Thursday, May 25, 2017

Energy. Ambition. Love. Grace. - Part IV GRACE

In celebration of Cherie Mason: an exemplar of the Opera House mission to use the performing arts to create excellence in all the ways we perform our lives. 
   
Part IV of a 4-part series on the life and distinguished career of Cherie Mason, based on a 2016 interview with Judith Jerome, founding co-artistic director of Opera House Arts.

Part IV: GRACE

And then the Stonington Opera House reopened in 2000. It was at a Christmas party that Cherie Mason met the Ohags, as we called ourselves, four women who had rebuilt the Stonington Opera House. “We were just chitchatting. When did you come to the island?—the usual chitchat. And then said I was a member of SAG—and somebody almost dropped their glass! I said yes, SAG and AFTRA. And they said—Oh if only we had known! We just did a play and a series of Radio Shows—and you would have been in them! So, that was the beginning of my life at the Opera House. Which has been wonderful.”

In 2008, to our great fortune, Cherie joined the board of directors of Opera House Arts because, she said, “That’s where the decisions are made; that’s how you get to know an organization.” And then in 2011, at the age of 84, she became a member of Actor’s Equity Association, the last of the three unions available to her as a performing artist. A string of initials trail her name: PhD, SAG-AFTRA, AEA. “The theater has always been in my bones. But I think I’ve become—I don’t know, now that I’ve become Equity, I’ve gotten some kind of a new infusion. I’m really disappointed if I’m not in a show, or I’m not cast in something during a season. I really want to work. I want to use the muscle. And I didn’t always feel that way. But as I did more and more pieces at the Opera House, that became more and more part of the fabric of my life. At times it’s made me discontent with living here and not being near New York, or near a place where I can see theater all the time.”

The first big show Cherie was in at the Opera House was Shelley Berc and Anita Stewart’s documentary play, Women and the Sea. The great Mary Grace Canfield, who is best known for playing ‘Ralph Monroe’ on the television show Green Acres, was also in the play and when I ask Cherie what she most remembers from Women and the Sea she says: “Mary Grace Canfield said to me during one of the rehearsals: ‘Get yourself to New York and get an agent!’ Which just made my heart—what a wonderful thing to say!”

In Elizabeth Rex she wore an Elizabethan costume that weighed twenty-five pounds. In July. No air conditioning in the Historical Society’s new barn. “I think that show is the apex of what has been done at the Opera House, in terms of acting, in terms of the location, with straw on the floor, and the audience on benches, like I imagine it was for the Globe. It gives me goose pimples just now, thinking of it. A friend on the board of the ART in Boston said it was the finest thing he’s ever seen anywhere. In any city, any theater. He was just spellbound. I felt that way, too. And I loved my part—I was part of it, but not too much.

--

_TASKS_.
1. Say whether each statement agrees with the profile of Cherie Mason above, answering yes or no and quoting the words from the profile that decide it.
(a) Cherie Mason met the Ohags at a Christmas party.
(b) She joined the board of directors of Opera House Arts in 2011.
(c) Her costume in Elizabeth Rex weighed fifteen pounds.
2. Answer these questions from the profile of Cherie Mason, one line each.
(a) At what age did she become a member of Actor's Equity Association?
(b) Who told her during a rehearsal to get to New York and get an agent?
(c) Where was Elizabeth Rex staged?
3. Please pick up the profile of Cherie Mason after its last sentence and keep writing it.

--

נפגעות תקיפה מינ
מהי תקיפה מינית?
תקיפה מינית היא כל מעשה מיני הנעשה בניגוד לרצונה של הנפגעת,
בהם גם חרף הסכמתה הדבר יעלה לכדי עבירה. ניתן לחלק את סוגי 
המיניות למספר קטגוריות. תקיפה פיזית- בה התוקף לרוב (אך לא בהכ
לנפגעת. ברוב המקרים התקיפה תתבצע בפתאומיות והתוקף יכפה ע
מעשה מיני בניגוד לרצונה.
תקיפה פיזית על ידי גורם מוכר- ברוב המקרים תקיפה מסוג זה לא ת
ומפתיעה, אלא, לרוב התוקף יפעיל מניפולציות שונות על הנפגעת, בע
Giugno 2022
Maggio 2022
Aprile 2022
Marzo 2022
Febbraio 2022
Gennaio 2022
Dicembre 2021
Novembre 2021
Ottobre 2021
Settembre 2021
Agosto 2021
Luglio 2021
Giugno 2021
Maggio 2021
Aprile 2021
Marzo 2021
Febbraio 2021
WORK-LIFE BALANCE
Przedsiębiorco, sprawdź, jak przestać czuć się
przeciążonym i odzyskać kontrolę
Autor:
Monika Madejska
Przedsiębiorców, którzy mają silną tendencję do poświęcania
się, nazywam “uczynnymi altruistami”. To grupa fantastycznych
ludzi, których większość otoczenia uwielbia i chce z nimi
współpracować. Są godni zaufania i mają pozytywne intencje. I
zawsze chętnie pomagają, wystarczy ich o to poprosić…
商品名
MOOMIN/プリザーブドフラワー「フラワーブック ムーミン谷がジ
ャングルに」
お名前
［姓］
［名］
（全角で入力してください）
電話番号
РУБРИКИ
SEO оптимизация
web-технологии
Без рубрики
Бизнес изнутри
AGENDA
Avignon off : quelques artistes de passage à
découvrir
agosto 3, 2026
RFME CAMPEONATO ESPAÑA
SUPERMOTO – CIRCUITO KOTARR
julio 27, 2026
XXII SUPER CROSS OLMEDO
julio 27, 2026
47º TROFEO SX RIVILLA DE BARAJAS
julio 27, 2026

--

_ANSWERS PROVIDED_.
1.
(a) Yes: "It was at a Christmas party that Cherie Mason met the Ohags"
(b) No: "In 2008, to our great fortune, Cherie joined the board of directors of Opera House Arts"
(c) No: "she wore an Elizabethan costume that weighed twenty-five pounds"

2.
(a) 84
(b) Mary Grace Canfield
(c) In the Historical Society's new barn

3.
The Ghosts in Ten Real Star Acts, with Jeff Brink and Larry Estey
We talk and laugh away the afternoon, randomly remembering other shows: “As It Is is Heaven—I wept every night on that last line, talking to the girl who went astray. It was so moving. So well-written. . . . The Julia Wars were fun, too, of course, with Lillian Hellman and Mary McCarthy. I had this glass of scotch—it was Pepsi-cola, or something. Smoking. I loved doing that . . . And I broke myself up every night in Ten Real Star Acts! with my entrance, coming in behind Esther who had her hands tied behind her back. I wanted a different hat, though. The only one they had in the wardrobe department was that little bonnet—I didn’t think that was funny enough. I wanted a big, broad-brimmed hat, with a scarf tied around it—like the ladies wore in automobiles! I thought that would be so funny . . . SMATWAFS I tap danced on to the stage. And I was flirting outrageously with Danny Hadley. That play was written by Nancy Hodermarsky. It was just topnotch. Dee and Phil Miller got so into it . . . I wore a peignoir in Portrait of a Madonna . . . And, well, I’m the poster girl in R & J & Z, aren’t I?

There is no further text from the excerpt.